Você também é mestrando pelo Programa de Pós-Graduação em Ciências Sociais pela Universidade do Estado do Rio de Janeiro. Qual a temática de pesquisa que você escolheu para o referido mestrado?
Olha, no primeiro momento eu havia escolhido um campo muito distante daquilo que tratei em minha monografia, mais voltado para sociologia: “Estratificação e Desigualdade Social no Brasil”. Um campo que gosto bastante, no qual tenho alguns artigos e produções. Dentro dele, discutiria as desigualdades raciais no ensino superior. Contudo, recentemente deixei de lado esse projeto e voltei minha atenção para outro campo: “Antropologia e Sociologia das Emoções”, que tem mais a ver com minha trajetória recente. Isso ocorreu muito por influência da minha orientadora, que está comigo desde a graduação, a Cláudia Barcellos Rezende. Ela é uma das maiores especialistas em Antropologia das Emoções no Brasil.

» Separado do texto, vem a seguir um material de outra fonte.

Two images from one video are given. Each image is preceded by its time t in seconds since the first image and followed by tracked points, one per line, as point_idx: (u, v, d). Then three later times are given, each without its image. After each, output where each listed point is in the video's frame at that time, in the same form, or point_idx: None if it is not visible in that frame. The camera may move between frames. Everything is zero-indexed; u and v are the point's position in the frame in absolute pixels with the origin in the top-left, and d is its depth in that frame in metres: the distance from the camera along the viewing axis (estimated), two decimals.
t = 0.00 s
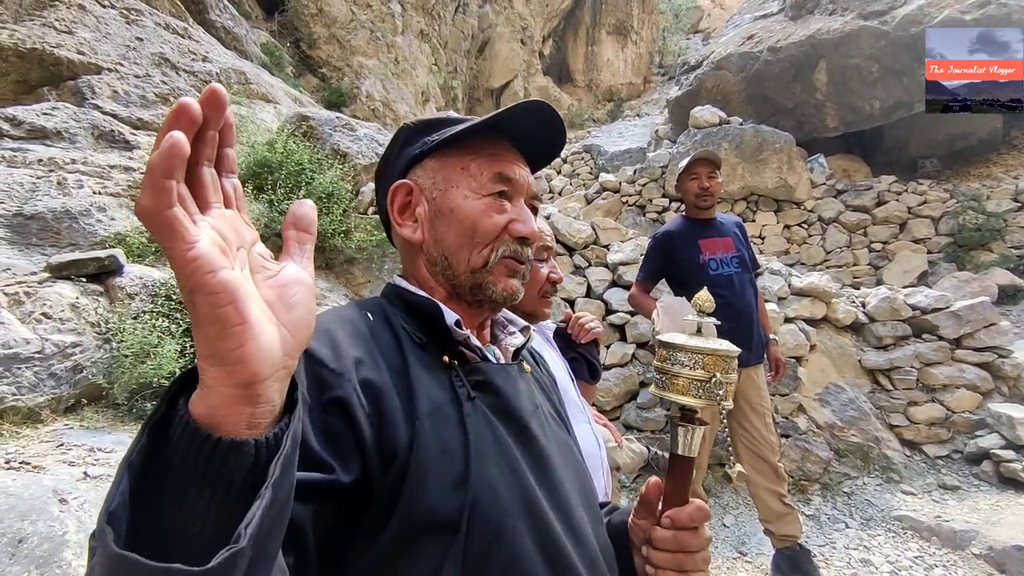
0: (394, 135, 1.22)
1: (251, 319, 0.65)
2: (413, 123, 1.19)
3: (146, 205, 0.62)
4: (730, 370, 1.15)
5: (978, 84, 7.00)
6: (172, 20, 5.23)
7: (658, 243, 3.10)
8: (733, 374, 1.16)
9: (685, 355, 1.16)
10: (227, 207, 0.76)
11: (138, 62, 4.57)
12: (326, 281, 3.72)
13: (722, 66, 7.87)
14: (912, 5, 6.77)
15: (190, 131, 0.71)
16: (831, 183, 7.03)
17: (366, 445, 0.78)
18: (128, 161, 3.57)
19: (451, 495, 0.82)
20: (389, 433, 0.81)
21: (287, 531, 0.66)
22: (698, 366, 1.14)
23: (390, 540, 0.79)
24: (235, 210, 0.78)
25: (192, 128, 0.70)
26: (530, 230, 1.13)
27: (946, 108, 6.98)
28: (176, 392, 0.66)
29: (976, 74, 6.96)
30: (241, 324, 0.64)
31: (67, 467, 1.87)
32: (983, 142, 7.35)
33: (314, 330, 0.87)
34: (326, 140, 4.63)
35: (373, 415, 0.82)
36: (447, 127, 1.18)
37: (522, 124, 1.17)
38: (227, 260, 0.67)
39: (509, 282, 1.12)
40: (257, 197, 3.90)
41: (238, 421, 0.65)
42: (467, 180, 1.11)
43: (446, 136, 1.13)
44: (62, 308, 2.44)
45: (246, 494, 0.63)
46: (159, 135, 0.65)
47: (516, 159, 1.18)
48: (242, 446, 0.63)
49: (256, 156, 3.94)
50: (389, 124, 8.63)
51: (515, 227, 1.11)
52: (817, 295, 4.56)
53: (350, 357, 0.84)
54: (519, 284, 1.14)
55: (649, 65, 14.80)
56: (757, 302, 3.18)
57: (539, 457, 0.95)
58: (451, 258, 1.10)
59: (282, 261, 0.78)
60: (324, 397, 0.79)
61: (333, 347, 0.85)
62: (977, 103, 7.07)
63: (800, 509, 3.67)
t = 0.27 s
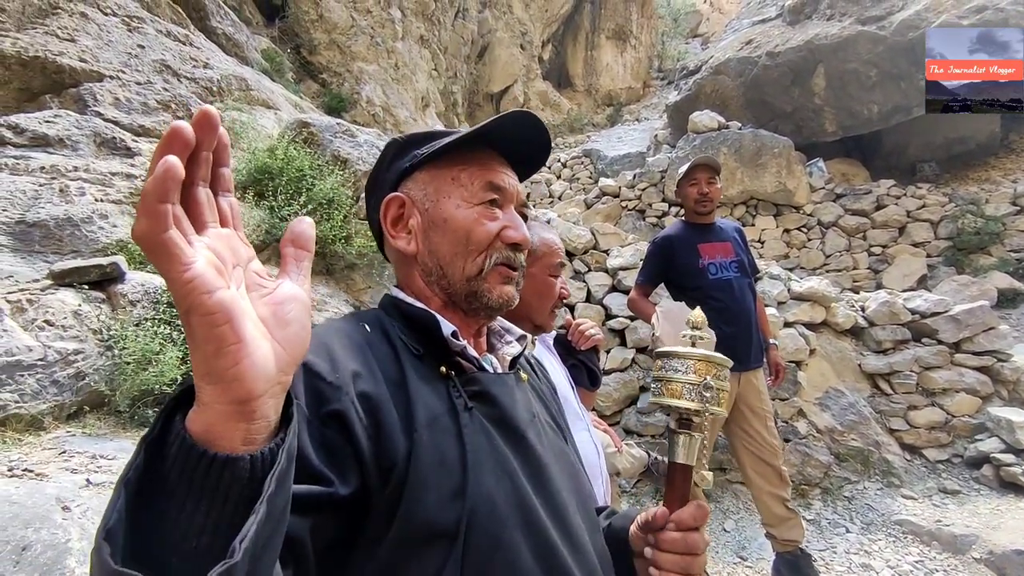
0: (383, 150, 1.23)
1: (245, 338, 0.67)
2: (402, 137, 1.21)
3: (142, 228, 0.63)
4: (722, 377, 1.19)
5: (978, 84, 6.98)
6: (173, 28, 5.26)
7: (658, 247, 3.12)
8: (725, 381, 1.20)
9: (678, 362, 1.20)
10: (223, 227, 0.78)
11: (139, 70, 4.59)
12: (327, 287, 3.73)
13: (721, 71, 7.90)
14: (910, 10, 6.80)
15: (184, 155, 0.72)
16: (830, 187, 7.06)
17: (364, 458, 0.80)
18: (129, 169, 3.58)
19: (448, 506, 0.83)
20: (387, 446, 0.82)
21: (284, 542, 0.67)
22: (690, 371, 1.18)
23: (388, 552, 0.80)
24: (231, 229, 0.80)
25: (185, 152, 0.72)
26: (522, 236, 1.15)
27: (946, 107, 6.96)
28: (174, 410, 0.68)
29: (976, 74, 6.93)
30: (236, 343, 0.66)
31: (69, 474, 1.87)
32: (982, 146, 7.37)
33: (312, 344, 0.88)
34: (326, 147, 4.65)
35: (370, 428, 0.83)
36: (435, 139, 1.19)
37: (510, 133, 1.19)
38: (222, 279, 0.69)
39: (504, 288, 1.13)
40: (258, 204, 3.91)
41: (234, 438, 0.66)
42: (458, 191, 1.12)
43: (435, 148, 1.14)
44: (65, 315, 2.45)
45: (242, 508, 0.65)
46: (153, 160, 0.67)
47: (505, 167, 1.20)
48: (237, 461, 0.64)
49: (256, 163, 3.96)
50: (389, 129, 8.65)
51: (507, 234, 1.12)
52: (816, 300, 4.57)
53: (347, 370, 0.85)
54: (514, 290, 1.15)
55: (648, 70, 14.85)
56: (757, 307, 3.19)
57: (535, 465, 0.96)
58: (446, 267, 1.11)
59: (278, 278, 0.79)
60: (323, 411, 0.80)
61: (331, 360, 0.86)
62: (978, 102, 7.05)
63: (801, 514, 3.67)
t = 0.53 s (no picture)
0: (376, 156, 1.23)
1: (244, 348, 0.68)
2: (395, 144, 1.21)
3: (138, 242, 0.64)
4: (702, 383, 1.21)
5: (978, 84, 6.97)
6: (173, 31, 5.27)
7: (658, 248, 3.10)
8: (706, 387, 1.22)
9: (657, 371, 1.24)
10: (220, 237, 0.79)
11: (140, 73, 4.60)
12: (327, 290, 3.74)
13: (720, 75, 7.93)
14: (908, 14, 6.83)
15: (179, 168, 0.73)
16: (829, 190, 7.08)
17: (361, 462, 0.80)
18: (130, 172, 3.59)
19: (445, 510, 0.83)
20: (384, 452, 0.82)
21: (283, 550, 0.67)
22: (668, 380, 1.22)
23: (386, 556, 0.81)
24: (229, 240, 0.81)
25: (180, 164, 0.73)
26: (518, 239, 1.16)
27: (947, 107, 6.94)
28: (173, 421, 0.68)
29: (976, 74, 6.93)
30: (235, 353, 0.67)
31: (69, 477, 1.88)
32: (981, 148, 7.39)
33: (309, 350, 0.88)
34: (327, 150, 4.66)
35: (367, 433, 0.83)
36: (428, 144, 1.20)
37: (504, 138, 1.20)
38: (220, 290, 0.70)
39: (501, 291, 1.14)
40: (258, 207, 3.92)
41: (233, 448, 0.66)
42: (454, 195, 1.13)
43: (430, 152, 1.15)
44: (65, 319, 2.46)
45: (242, 517, 0.65)
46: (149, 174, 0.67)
47: (499, 171, 1.21)
48: (238, 471, 0.65)
49: (256, 166, 3.96)
50: (389, 132, 8.67)
51: (503, 238, 1.13)
52: (816, 302, 4.58)
53: (343, 375, 0.85)
54: (512, 292, 1.16)
55: (648, 73, 14.90)
56: (755, 309, 3.19)
57: (532, 469, 0.96)
58: (443, 272, 1.11)
59: (277, 287, 0.79)
60: (320, 416, 0.80)
61: (328, 366, 0.86)
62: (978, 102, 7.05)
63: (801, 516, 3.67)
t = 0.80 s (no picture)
0: (371, 158, 1.24)
1: (249, 356, 0.68)
2: (389, 144, 1.22)
3: (141, 250, 0.63)
4: (697, 381, 1.26)
5: (978, 84, 6.96)
6: (174, 33, 5.28)
7: (661, 248, 3.12)
8: (701, 385, 1.27)
9: (655, 370, 1.28)
10: (222, 241, 0.79)
11: (141, 75, 4.61)
12: (328, 291, 3.74)
13: (720, 77, 7.94)
14: (907, 16, 6.85)
15: (181, 173, 0.73)
16: (829, 192, 7.08)
17: (363, 465, 0.80)
18: (131, 173, 3.60)
19: (446, 512, 0.83)
20: (386, 453, 0.82)
21: (288, 556, 0.68)
22: (666, 379, 1.26)
23: (389, 559, 0.81)
24: (231, 244, 0.81)
25: (182, 169, 0.73)
26: (517, 234, 1.16)
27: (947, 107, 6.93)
28: (177, 428, 0.68)
29: (977, 74, 6.92)
30: (240, 361, 0.67)
31: (70, 478, 1.88)
32: (981, 150, 7.40)
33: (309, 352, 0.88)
34: (328, 151, 4.67)
35: (369, 435, 0.83)
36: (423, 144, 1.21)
37: (499, 134, 1.21)
38: (224, 297, 0.70)
39: (501, 286, 1.14)
40: (259, 208, 3.93)
41: (237, 456, 0.67)
42: (451, 192, 1.14)
43: (426, 150, 1.16)
44: (66, 319, 2.46)
45: (248, 525, 0.66)
46: (152, 179, 0.67)
47: (494, 167, 1.21)
48: (243, 480, 0.65)
49: (257, 167, 3.97)
50: (389, 134, 8.68)
51: (502, 233, 1.14)
52: (816, 304, 4.59)
53: (345, 377, 0.86)
54: (512, 288, 1.17)
55: (648, 75, 14.93)
56: (758, 309, 3.18)
57: (532, 470, 0.96)
58: (442, 269, 1.11)
59: (280, 293, 0.80)
60: (320, 417, 0.80)
61: (329, 367, 0.86)
62: (978, 102, 7.04)
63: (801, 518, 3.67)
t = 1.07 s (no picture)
0: (368, 159, 1.24)
1: (255, 371, 0.68)
2: (386, 145, 1.22)
3: (146, 265, 0.62)
4: (700, 386, 1.19)
5: (978, 84, 6.97)
6: (176, 34, 5.29)
7: (668, 249, 3.10)
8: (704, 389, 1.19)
9: (656, 375, 1.21)
10: (226, 250, 0.79)
11: (142, 76, 4.62)
12: (329, 293, 3.75)
13: (720, 77, 7.94)
14: (908, 17, 6.86)
15: (186, 182, 0.72)
16: (830, 193, 7.08)
17: (363, 470, 0.80)
18: (132, 174, 3.60)
19: (447, 517, 0.83)
20: (386, 459, 0.82)
21: (291, 570, 0.69)
22: (667, 384, 1.19)
23: (390, 565, 0.80)
24: (235, 253, 0.80)
25: (188, 178, 0.71)
26: (514, 237, 1.16)
27: (947, 107, 6.96)
28: (181, 444, 0.68)
29: (976, 74, 6.95)
30: (246, 377, 0.67)
31: (72, 479, 1.88)
32: (982, 151, 7.39)
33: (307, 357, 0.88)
34: (329, 153, 4.67)
35: (368, 440, 0.83)
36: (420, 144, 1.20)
37: (496, 134, 1.20)
38: (230, 310, 0.70)
39: (497, 289, 1.15)
40: (260, 209, 3.93)
41: (242, 471, 0.67)
42: (447, 195, 1.13)
43: (422, 151, 1.15)
44: (68, 320, 2.46)
45: (254, 540, 0.66)
46: (158, 191, 0.66)
47: (491, 168, 1.21)
48: (248, 497, 0.65)
49: (259, 168, 3.98)
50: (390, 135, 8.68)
51: (499, 236, 1.14)
52: (817, 305, 4.58)
53: (344, 383, 0.86)
54: (509, 290, 1.17)
55: (648, 76, 14.93)
56: (763, 311, 3.18)
57: (533, 472, 0.96)
58: (438, 272, 1.11)
59: (285, 303, 0.80)
60: (320, 423, 0.81)
61: (327, 372, 0.86)
62: (978, 102, 7.06)
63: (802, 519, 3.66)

O meu interesse no campo vem pela influência que tive do tema que desenvolvi, sobre o lobolo, em que abordei o tema de relações amorosas, afetos e conjugalidade. Daí, pensei, “sou bom nisso, quero estudar emoções”. Mas me perguntei o que estudaria. Com isso, cheguei à conclusão de que falaria sobre amor, mais especificamente sobre relações amorosas entre negras e negros no Rio de Janeiro. Mas, não queria falar sobre afetos comuns, queria falar de implicações políticas e os impactos que as pessoas negras sofrem ao assumir relações não-monogâmicas. Assim, cheguei ao tema “Relações afetivas não-monogâmicas entre negr@s: Discursos, Práticas e Reinvenções”.
Abordar esse tema na ótica da antropologia das emoções é verificar a dimensão moral do sentimento, é abordar as emoções não como um mero estado subjetivo, como geralmente fazem os psicólogos e psicanalistas, mas como discursos que permeiam relações de poder. Ou seja, os efeitos das práticas discursivas, não como algo piscobiologizante, mas sim como elementos de práticas ideológicas locais que envolvem negociações sobre o significado de eventos. Assim, a emoção em meu trabalho é abordada como idioma que define e negocia as relações sociais entre uma pessoa e outra, entre os grupos etc.
“Nós temos uma ausência de conhecimento básico sobre nossa realidade social e, para mim, isso se dá pelo fato de naturalizarmos as injustiças sociais, colocando a culpa nos políticos e na nossa corrupção, sem jamais olhar para o mercado, sem olhar para nossa elite dominante, uma elite podre, a elite que mais concentra renda no mundo”
Como Cientista Social de que maneira você avalia a situação em que o Brasil atravessa atualmente?
Uma das piores possíveis. Não sou tão otimista em relação ao nosso momento e muito menos após esta pandemia. O que me assusta é o fato de que muitos brasileiros não sabiam de que mais da metade do país vive na pobreza, ficaram assustados quando foi divulgado que crianças iam para escola pública só para comer. Essa pandemia trouxe essa triste realidade aos nossos olhos. Nós temos uma ausência de conhecimento básico sobre nossa realidade social e, para mim, isso se dá pelo fato de naturalizarmos as injustiças sociais, colocando a culpa nos políticos e na nossa corrupção, sem jamais olhar para o mercado, sem olhar para nossa elite dominante, uma elite podre, a elite que mais concentra renda no mundo. E isso se dá, claramente, pelo fato de não identificarmos a escravidão e seus efeitos que está associada diretamente ao abandono secular das classes mais subalternas, em sua maioria negra.
O pânico moral trazido por Bolsonaro potencializou ainda mais nossa vontade de querer ser “desenvolvido”, mas sem jamais olhar para os fatores que impedem o nosso “desenvolvimento”. Desde a eleição desse ser, nós estamos em crise e, infelizmente, após a pandemia, essa crise se atenuará e quem pagará pelas recessões econômicas seremos nós. Para mim, o momento atual expõe a fragilidade política de nossa democracia, sobretudo no que se refere ao acesso a recursos escassos.